Outlook for the 2025 Swiss AGM Season: Challenges, Board Reputation and Stakeholder Management
Zurich, 20th February 2025 - The way in which decisions are made and communicated to shareholders ahead of general meetings (AGM) is having an ever greater impact on the reputation of boards of directors and their companies. AGMs are no longer just compulsory exercises. Rather, they should be seen as an important communication element for the highest management level of a company. Accordingly, more transparent communication on the development and composition of the board of directors, a clear presentation of remuneration decisions and transparency on the strategic relevance of sustainability efforts are once again expected to be in the focus of this year's AGMs. At the same time, companies continue to be confronted with diverging demands from the various stakeholder groups.

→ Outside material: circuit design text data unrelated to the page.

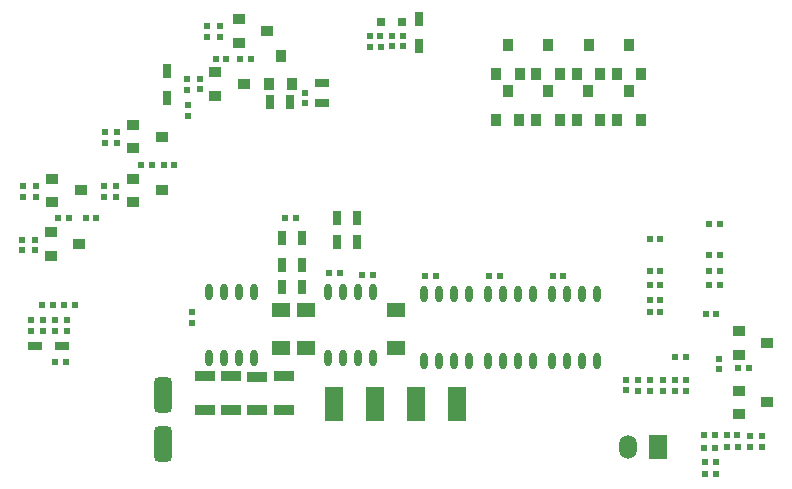
<source format=gtp>
%FSLAX25Y25*%
%MOIN*%
G70*
G01*
G75*
G04 Layer_Color=8421504*
%ADD10C,0.00787*%
%ADD11C,0.01181*%
%ADD12C,0.03937*%
%ADD13R,0.01969X0.02362*%
%ADD14R,0.05118X0.03150*%
%ADD15R,0.02362X0.01969*%
%ADD16R,0.03937X0.03543*%
%ADD17R,0.02756X0.04921*%
%ADD18R,0.06693X0.03543*%
%ADD19R,0.06299X0.04921*%
%ADD20O,0.02362X0.05512*%
%ADD21O,0.07874X0.05906*%
%ADD22R,0.07874X0.05906*%
%ADD23R,0.03150X0.05118*%
%ADD24R,0.03150X0.03150*%
%ADD25R,0.04921X0.02756*%
%ADD26R,0.05906X0.11811*%
%ADD27O,0.05906X0.07874*%
%ADD28R,0.05906X0.07874*%
%ADD29R,0.03543X0.03937*%
G04:AMPARAMS|DCode=30|XSize=118.11mil|YSize=59.06mil|CornerRadius=14.76mil|HoleSize=0mil|Usage=FLASHONLY|Rotation=270.000|XOffset=0mil|YOffset=0mil|HoleType=Round|Shape=RoundedRectangle|*
%AMROUNDEDRECTD30*
21,1,0.11811,0.02953,0,0,270.0*
21,1,0.08858,0.05906,0,0,270.0*
1,1,0.02953,-0.01476,-0.04429*
1,1,0.02953,-0.01476,0.04429*
1,1,0.02953,0.01476,0.04429*
1,1,0.02953,0.01476,-0.04429*
%
%ADD30ROUNDEDRECTD30*%
%ADD31C,0.07874*%
%ADD32R,0.30709X0.12598*%
%ADD33R,0.17717X0.18504*%
%ADD34R,0.14173X0.15354*%
%ADD35R,0.09843X0.11417*%
%ADD36C,0.02559*%
G04:AMPARAMS|DCode=37|XSize=39.37mil|YSize=82.68mil|CornerRadius=17.72mil|HoleSize=0mil|Usage=FLASHONLY|Rotation=0.000|XOffset=0mil|YOffset=0mil|HoleType=Round|Shape=RoundedRectangle|*
%AMROUNDEDRECTD37*
21,1,0.03937,0.04724,0,0,0.0*
21,1,0.00394,0.08268,0,0,0.0*
1,1,0.03543,0.00197,-0.02362*
1,1,0.03543,-0.00197,-0.02362*
1,1,0.03543,-0.00197,0.02362*
1,1,0.03543,0.00197,0.02362*
%
%ADD37ROUNDEDRECTD37*%
G04:AMPARAMS|DCode=38|XSize=39.37mil|YSize=62.99mil|CornerRadius=17.72mil|HoleSize=0mil|Usage=FLASHONLY|Rotation=0.000|XOffset=0mil|YOffset=0mil|HoleType=Round|Shape=RoundedRectangle|*
%AMROUNDEDRECTD38*
21,1,0.03937,0.02756,0,0,0.0*
21,1,0.00394,0.06299,0,0,0.0*
1,1,0.03543,0.00197,-0.01378*
1,1,0.03543,-0.00197,-0.01378*
1,1,0.03543,-0.00197,0.01378*
1,1,0.03543,0.00197,0.01378*
%
%ADD38ROUNDEDRECTD38*%
%ADD39C,0.02362*%
%ADD40C,0.00197*%
%ADD41C,0.01969*%
%ADD42R,0.01181X0.03347*%
%ADD43R,0.02362X0.03347*%
%ADD44R,0.05512X0.02362*%
%ADD45R,0.01575X0.04724*%
%ADD46C,0.11811*%
%ADD47C,0.00984*%
%ADD48C,0.00394*%
%ADD49C,0.00500*%
%ADD50C,0.01000*%
D13*
X-113583Y22244D02*
D03*
X-110039D02*
D03*
X-110531Y41240D02*
D03*
X-106988D02*
D03*
X-117815D02*
D03*
X-114272D02*
D03*
X-77362Y87894D02*
D03*
X-73819D02*
D03*
X-81299D02*
D03*
X-84842D02*
D03*
X-103347Y70276D02*
D03*
X-99803D02*
D03*
X-108858Y70374D02*
D03*
X-112402D02*
D03*
X-33268D02*
D03*
X-36811D02*
D03*
X55905Y51083D02*
D03*
X52362D02*
D03*
X34646D02*
D03*
X31102D02*
D03*
X13287D02*
D03*
X9744D02*
D03*
X-18701Y51870D02*
D03*
X-22244D02*
D03*
X-11220Y51279D02*
D03*
X-7677D02*
D03*
X110354Y-1900D02*
D03*
X113897D02*
D03*
X110436Y-6047D02*
D03*
X113979Y-6047D02*
D03*
X103168Y-14920D02*
D03*
X106712D02*
D03*
X106728Y-10999D02*
D03*
X103184Y-10999D02*
D03*
X102889Y-6275D02*
D03*
X106432D02*
D03*
X102873Y-1900D02*
D03*
X106417D02*
D03*
X96653Y12598D02*
D03*
X93110D02*
D03*
Y16240D02*
D03*
X96653D02*
D03*
X93110Y24016D02*
D03*
X96653D02*
D03*
X114075Y20276D02*
D03*
X117618D02*
D03*
X103331Y38500D02*
D03*
X106874Y38500D02*
D03*
X104429Y48130D02*
D03*
X107972D02*
D03*
X107947Y52559D02*
D03*
X104404D02*
D03*
X107947Y58169D02*
D03*
X104404D02*
D03*
X104429Y68209D02*
D03*
X107972D02*
D03*
X88189Y38976D02*
D03*
X84646D02*
D03*
X88189Y43012D02*
D03*
X84646D02*
D03*
X88189Y48031D02*
D03*
X84646D02*
D03*
X88189Y52657D02*
D03*
X84646D02*
D03*
X88189Y63209D02*
D03*
X84646D02*
D03*
X-5118Y131102D02*
D03*
X-8661D02*
D03*
X-5020Y127264D02*
D03*
X-8563D02*
D03*
X-56461Y123224D02*
D03*
X-60004D02*
D03*
X-51930D02*
D03*
X-48387D02*
D03*
D14*
X-120138Y27657D02*
D03*
X-111122D02*
D03*
D15*
X-109547Y36220D02*
D03*
Y32677D02*
D03*
X-113697Y32661D02*
D03*
X-113697Y36205D02*
D03*
X-117602Y36335D02*
D03*
X-117602Y32791D02*
D03*
X-121457Y32776D02*
D03*
Y36319D02*
D03*
X-96965Y99016D02*
D03*
Y95473D02*
D03*
X-93035Y99016D02*
D03*
Y95472D02*
D03*
X-93133Y77362D02*
D03*
Y80905D02*
D03*
X-97063Y77346D02*
D03*
X-97063Y80890D02*
D03*
X-119836Y81049D02*
D03*
Y77506D02*
D03*
X-124320Y80905D02*
D03*
Y77362D02*
D03*
X-124426Y59541D02*
D03*
X-124426Y63084D02*
D03*
X-120079Y59557D02*
D03*
Y63100D02*
D03*
X-67799Y35449D02*
D03*
X-67799Y38992D02*
D03*
X122042Y-5856D02*
D03*
X122042Y-2313D02*
D03*
X118121Y-5840D02*
D03*
Y-2297D02*
D03*
X76657Y12878D02*
D03*
X76657Y16421D02*
D03*
X80709Y12795D02*
D03*
Y16339D02*
D03*
X84646D02*
D03*
Y12795D02*
D03*
X88992Y16256D02*
D03*
X88992Y12713D02*
D03*
X107791Y23441D02*
D03*
X107791Y19898D02*
D03*
X2559Y127624D02*
D03*
Y131167D02*
D03*
X-1280Y131142D02*
D03*
Y127599D02*
D03*
X-30331Y108547D02*
D03*
X-30331Y112091D02*
D03*
X-69313Y104512D02*
D03*
X-69313Y108055D02*
D03*
X-65223Y113189D02*
D03*
Y116732D02*
D03*
X-69671Y113173D02*
D03*
X-69671Y116717D02*
D03*
X-62772Y134350D02*
D03*
Y130807D02*
D03*
X-58527Y134350D02*
D03*
Y130807D02*
D03*
D16*
X-78051Y97503D02*
D03*
X-87500Y93566D02*
D03*
Y101440D02*
D03*
X-77953Y79528D02*
D03*
X-87402Y75590D02*
D03*
Y83465D02*
D03*
X-104974Y79527D02*
D03*
X-114423Y75590D02*
D03*
Y83465D02*
D03*
X123819Y8858D02*
D03*
X114370Y4921D02*
D03*
Y12795D02*
D03*
X114370Y32677D02*
D03*
Y24803D02*
D03*
X123819Y28740D02*
D03*
X-50659Y114961D02*
D03*
X-60108Y111024D02*
D03*
Y118898D02*
D03*
X-42924Y132579D02*
D03*
X-52372Y128642D02*
D03*
Y136516D02*
D03*
X-105414Y61624D02*
D03*
X-114863Y57687D02*
D03*
Y65561D02*
D03*
D17*
X-19488Y70472D02*
D03*
X-12795D02*
D03*
X-19488Y62205D02*
D03*
X-12795D02*
D03*
X-37992Y47441D02*
D03*
X-31299D02*
D03*
X-37992Y54724D02*
D03*
X-31299D02*
D03*
Y63779D02*
D03*
X-37992D02*
D03*
X-41929Y108858D02*
D03*
X-35236D02*
D03*
D18*
X-37106Y6496D02*
D03*
Y17520D02*
D03*
X-46282Y6470D02*
D03*
Y17493D02*
D03*
X-54921Y6496D02*
D03*
Y17520D02*
D03*
X-63583Y6496D02*
D03*
Y17520D02*
D03*
D19*
X-29921Y27165D02*
D03*
Y39764D02*
D03*
X-38189Y39764D02*
D03*
Y27165D02*
D03*
X0Y27165D02*
D03*
Y39764D02*
D03*
D20*
X-52224Y45669D02*
D03*
Y23622D02*
D03*
X-57224Y45669D02*
D03*
X-47224D02*
D03*
Y23622D02*
D03*
X-62224Y45669D02*
D03*
X-57224Y23622D02*
D03*
X-62224D02*
D03*
X62244Y44882D02*
D03*
Y22835D02*
D03*
X57244Y44882D02*
D03*
X67244D02*
D03*
Y22835D02*
D03*
X52244Y44882D02*
D03*
X57244Y22835D02*
D03*
X52244D02*
D03*
X40787Y44882D02*
D03*
Y22835D02*
D03*
X35787Y44882D02*
D03*
X45787D02*
D03*
Y22835D02*
D03*
X30787Y44882D02*
D03*
X35787Y22835D02*
D03*
X30787D02*
D03*
X-12559Y45669D02*
D03*
Y23622D02*
D03*
X-17559Y45669D02*
D03*
X-7559D02*
D03*
Y23622D02*
D03*
X-22559Y45669D02*
D03*
X-17559Y23622D02*
D03*
X-22559D02*
D03*
X19331Y44882D02*
D03*
Y22835D02*
D03*
X14331Y44882D02*
D03*
X24331D02*
D03*
Y22835D02*
D03*
X9331Y44882D02*
D03*
X14331Y22835D02*
D03*
X9331D02*
D03*
D23*
X7874Y136614D02*
D03*
Y127599D02*
D03*
X-76293Y110472D02*
D03*
Y119488D02*
D03*
D24*
X2067Y135669D02*
D03*
X-5020D02*
D03*
D25*
X-24409Y108563D02*
D03*
Y115256D02*
D03*
D26*
X20541Y8325D02*
D03*
X6827D02*
D03*
X-6886D02*
D03*
X-20600D02*
D03*
D27*
X77284Y-5906D02*
D03*
D28*
X87283D02*
D03*
D29*
X37303Y112598D02*
D03*
X41240Y103150D02*
D03*
X33366D02*
D03*
X77756Y127854D02*
D03*
X81693Y118405D02*
D03*
X73819D02*
D03*
X37402Y127854D02*
D03*
X41339Y118405D02*
D03*
X33465D02*
D03*
X77756Y112598D02*
D03*
X81693Y103150D02*
D03*
X73819D02*
D03*
X50787Y112598D02*
D03*
X54724Y103150D02*
D03*
X46850D02*
D03*
X64304Y127854D02*
D03*
X68242Y118405D02*
D03*
X60367D02*
D03*
X50853Y127854D02*
D03*
X54790Y118405D02*
D03*
X46916D02*
D03*
X64272Y112598D02*
D03*
X68209Y103150D02*
D03*
X60335D02*
D03*
X-38386Y124508D02*
D03*
X-34449Y115059D02*
D03*
X-42323D02*
D03*
D30*
X-77400Y11300D02*
D03*
Y-4900D02*
D03*
M02*

</source>
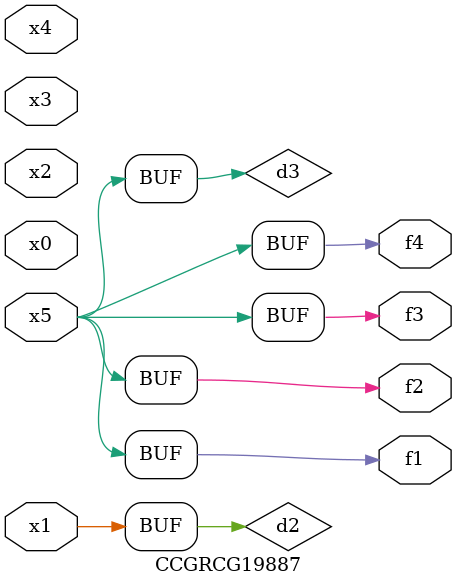
<source format=v>
module CCGRCG19887(
	input x0, x1, x2, x3, x4, x5,
	output f1, f2, f3, f4
);

	wire d1, d2, d3;

	not (d1, x5);
	or (d2, x1);
	xnor (d3, d1);
	assign f1 = d3;
	assign f2 = d3;
	assign f3 = d3;
	assign f4 = d3;
endmodule

</source>
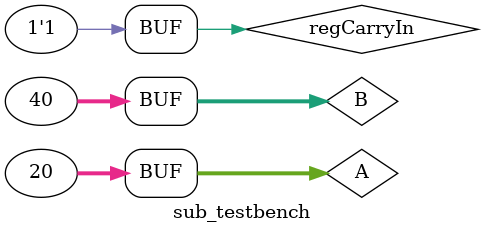
<source format=v>
`define DELAY 20
module sub_testbench();

reg [31:0] A, B, wBNot;
reg regCarryIn;

wire [31:0] wireSub;
wire wireCarryOut, wireTemp;

not_32_bit notB (B, wBNot);
adder testAdder (A, wBNot, regCarryIn, wireSub, wireCarryOut, wireTemp);


initial begin
A = 32'd25; B = 32'd15; regCarryIn = 1'd1;
#`DELAY;
A = 32'd10; B = 32'd2; regCarryIn = 1'd1;
#`DELAY;
A = 32'd190; B = 32'd25; regCarryIn = 1'd1;
#`DELAY;
A = 32'd9; B = 32'd10; regCarryIn = 1'd1;
#`DELAY;
A = 32'd19; B = 32'd11; regCarryIn = 1'd1;
#`DELAY;
A = 32'd20; B = 32'd40; regCarryIn = 1'd1;
end
 
 
initial
begin
$monitor("time = %2d, A =%d, B=%d, regCarryIn=%d, wireSub=%d, wireCarryOut=%d", $time, A, B, regCarryIn, wireSub, wireCarryOut);
end
 
endmodule

</source>
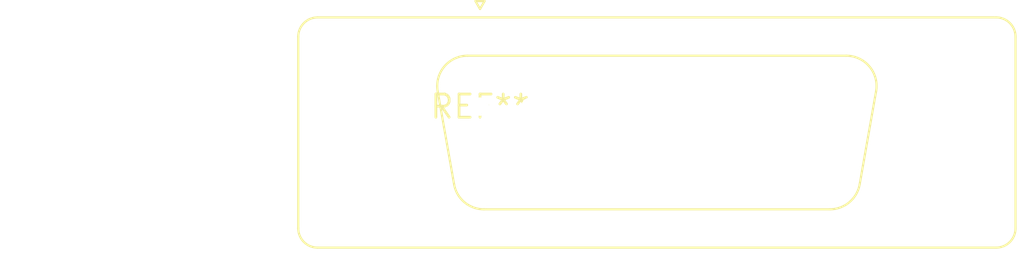
<source format=kicad_pcb>
(kicad_pcb (version 20240108) (generator pcbnew)

  (general
    (thickness 1.6)
  )

  (paper "A4")
  (layers
    (0 "F.Cu" signal)
    (31 "B.Cu" signal)
    (32 "B.Adhes" user "B.Adhesive")
    (33 "F.Adhes" user "F.Adhesive")
    (34 "B.Paste" user)
    (35 "F.Paste" user)
    (36 "B.SilkS" user "B.Silkscreen")
    (37 "F.SilkS" user "F.Silkscreen")
    (38 "B.Mask" user)
    (39 "F.Mask" user)
    (40 "Dwgs.User" user "User.Drawings")
    (41 "Cmts.User" user "User.Comments")
    (42 "Eco1.User" user "User.Eco1")
    (43 "Eco2.User" user "User.Eco2")
    (44 "Edge.Cuts" user)
    (45 "Margin" user)
    (46 "B.CrtYd" user "B.Courtyard")
    (47 "F.CrtYd" user "F.Courtyard")
    (48 "B.Fab" user)
    (49 "F.Fab" user)
    (50 "User.1" user)
    (51 "User.2" user)
    (52 "User.3" user)
    (53 "User.4" user)
    (54 "User.5" user)
    (55 "User.6" user)
    (56 "User.7" user)
    (57 "User.8" user)
    (58 "User.9" user)
  )

  (setup
    (pad_to_mask_clearance 0)
    (pcbplotparams
      (layerselection 0x00010fc_ffffffff)
      (plot_on_all_layers_selection 0x0000000_00000000)
      (disableapertmacros false)
      (usegerberextensions false)
      (usegerberattributes false)
      (usegerberadvancedattributes false)
      (creategerberjobfile false)
      (dashed_line_dash_ratio 12.000000)
      (dashed_line_gap_ratio 3.000000)
      (svgprecision 4)
      (plotframeref false)
      (viasonmask false)
      (mode 1)
      (useauxorigin false)
      (hpglpennumber 1)
      (hpglpenspeed 20)
      (hpglpendiameter 15.000000)
      (dxfpolygonmode false)
      (dxfimperialunits false)
      (dxfusepcbnewfont false)
      (psnegative false)
      (psa4output false)
      (plotreference false)
      (plotvalue false)
      (plotinvisibletext false)
      (sketchpadsonfab false)
      (subtractmaskfromsilk false)
      (outputformat 1)
      (mirror false)
      (drillshape 1)
      (scaleselection 1)
      (outputdirectory "")
    )
  )

  (net 0 "")

  (footprint "DSUB-15_Male_Vertical_P2.77x2.84mm_MountingHoles" (layer "F.Cu") (at 0 0))

)

</source>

It seems that certain governance issues are here to stay. In addition to a prudent approach to challenging geopolitical developments and measures to strengthen the resilience of their companies, boards must constantly deal with the reputation-relevant issues of remuneration and sustainability and their related external perception. Management remuneration in Switzerland was perceived as (too) high by institutional shareholders in 2024. At the same time, more than ten years after the Minder Initiative, the transparency of variable remuneration was still considered insufficient. Thus, remuneration committees will once again be the focus of particular attention in 2025.
For regulatory reasons, the length of sustainability reports to be published in 2025 will continue to increase. The new disclosure requirements will lead to even more data points that will be available to market participants for their analysis. It is crucial for companies to understand how these data points are used, and which disclosures are of particular relevance to the various stakeholder groups. This is the only way for companies to prevent or at least address potential misinterpretations by key market participants such as institutional investors, rating agencies and proxy advisors. At the same time, boards and executive management must continue to strengthen their understanding of which non-financial objectives are actually of strategic relevance in order to present a credible capital allocation.
For the 2025 AGMs, it is expected that shareholders will increasingly assess the effectiveness and comprehensibility of companies’ sustainability measures when voting on sustainability reports.